◆ ASSIGNED TASK ◆
Express the text of every entry as a Markdown table with the columns Line and Text. Number the non-blank lines in order under Line and put each line under Text, leaving out blank lines.

◆ ENTRIES SUPPLIED ◆
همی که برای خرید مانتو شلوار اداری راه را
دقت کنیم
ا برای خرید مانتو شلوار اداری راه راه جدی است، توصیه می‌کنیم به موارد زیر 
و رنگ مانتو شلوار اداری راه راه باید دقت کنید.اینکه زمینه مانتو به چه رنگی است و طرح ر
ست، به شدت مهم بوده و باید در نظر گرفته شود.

◆ COMPLETED EXERCISE ◆
| Line | Text |
|---|---|
| 1 | همی که برای خرید مانتو شلوار اداری راه را |
| 2 | دقت کنیم |
| 3 | ا برای خرید مانتو شلوار اداری راه راه جدی است، توصیه می‌کنیم به موارد زیر  |
| 4 | و رنگ مانتو شلوار اداری راه راه باید دقت کنید.اینکه زمینه مانتو به چه رنگی است و طرح ر |
| 5 | ست، به شدت مهم بوده و باید در نظر گرفته شود. |